Stored items:
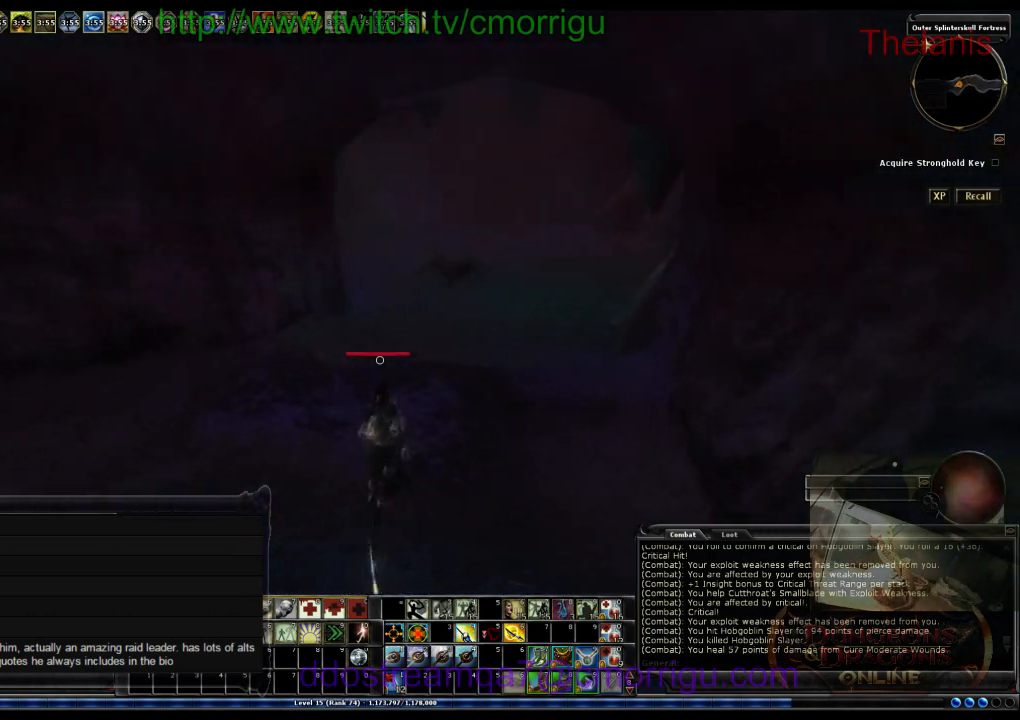
{"keys": ["w"], "events": []}
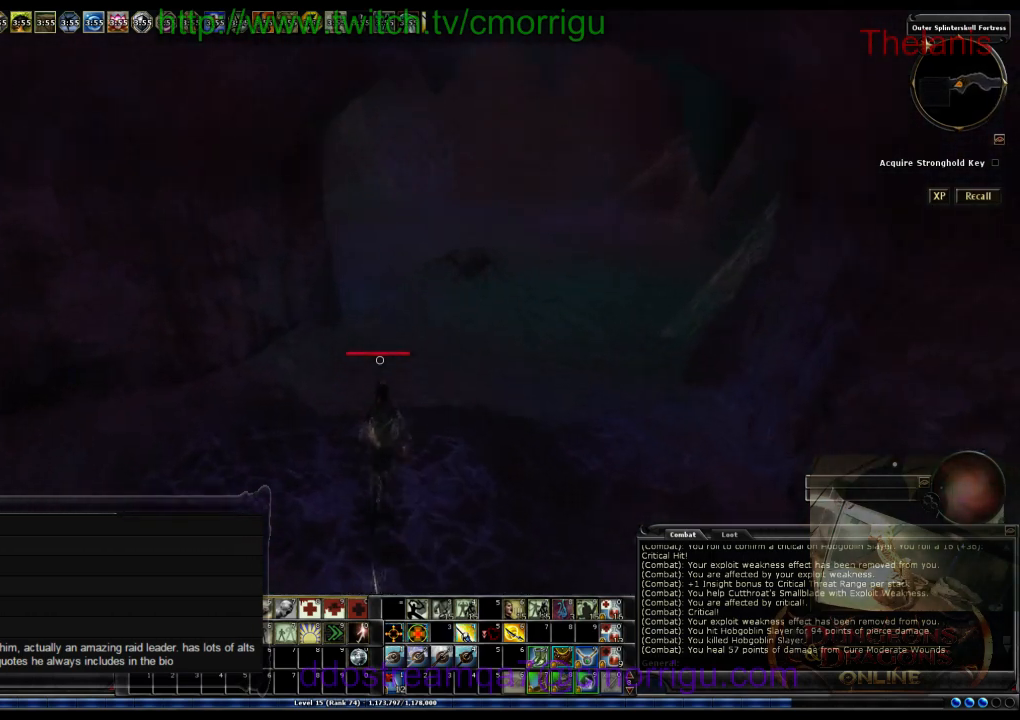
{"keys": ["w"], "events": []}
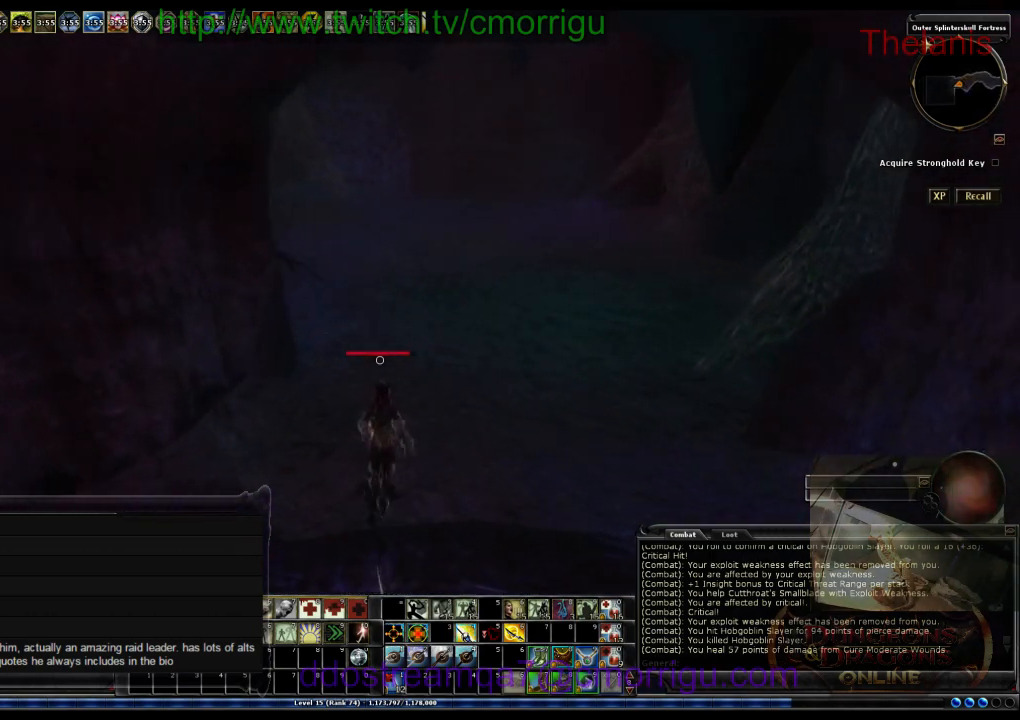
{"keys": ["w"], "events": [[67, "d", "down"], [467, "d", "up"]]}
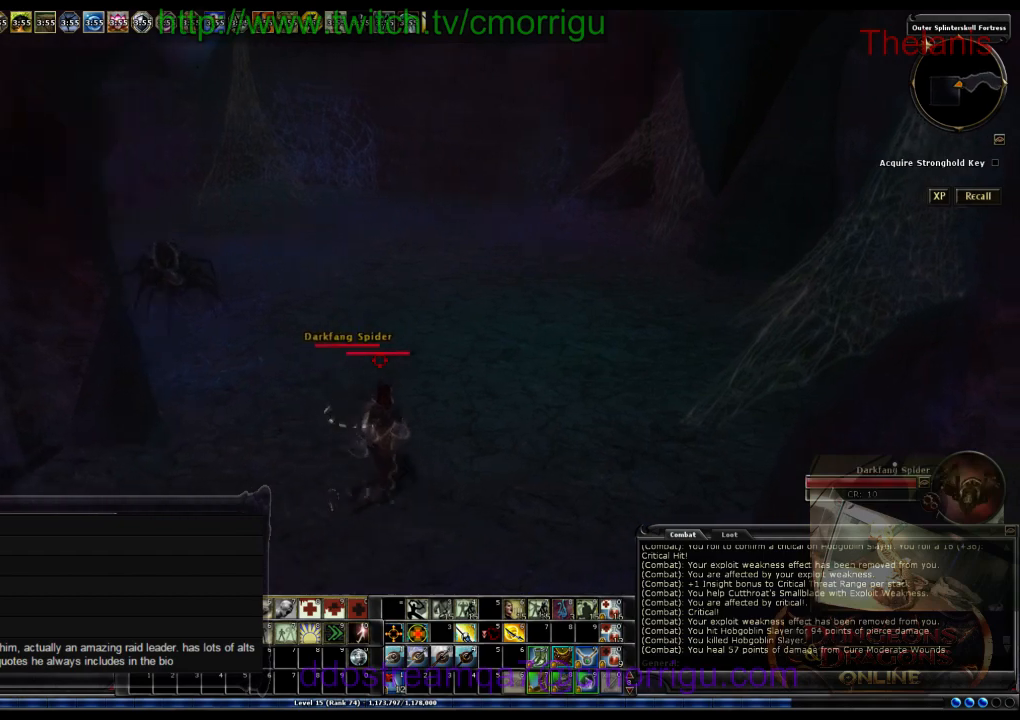
{"keys": [], "events": [[200, "w", "up"]]}
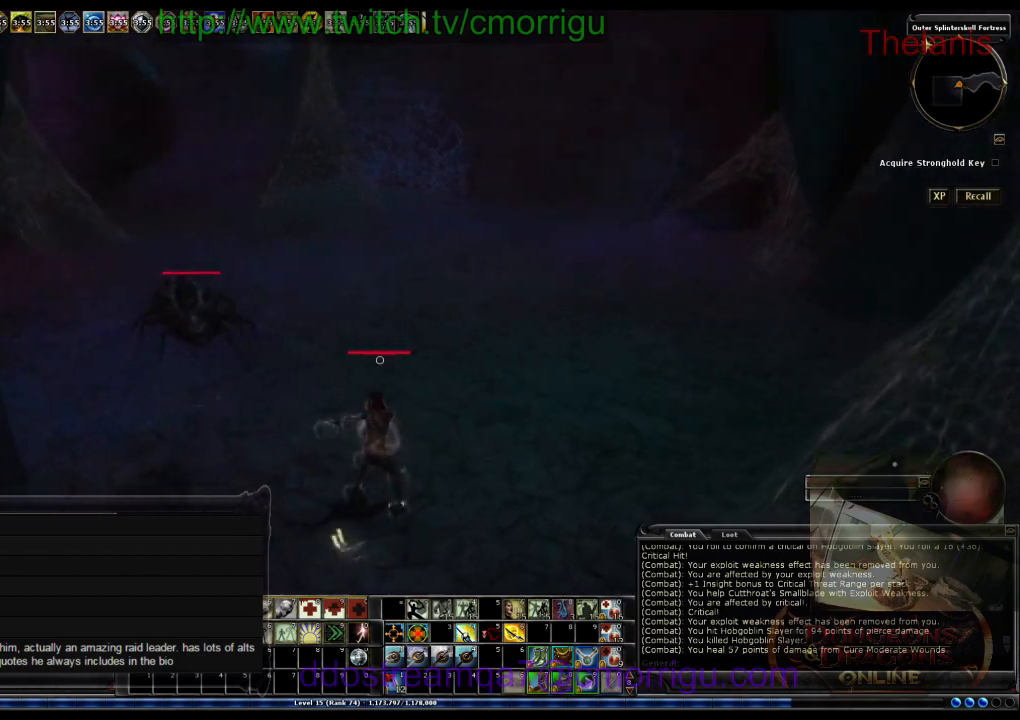
{"keys": ["d", "w"], "events": [[167, "d", "down"], [167, "w", "down"]]}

* [THE TASK]: Produce an exact copy of every line above, with the images left out.

* [RESPONSE]:
{"keys": ["w"], "events": []}
{"keys": ["w"], "events": []}
{"keys": ["w"], "events": [[67, "d", "down"], [467, "d", "up"]]}
{"keys": [], "events": [[200, "w", "up"]]}
{"keys": ["d", "w"], "events": [[167, "d", "down"], [167, "w", "down"]]}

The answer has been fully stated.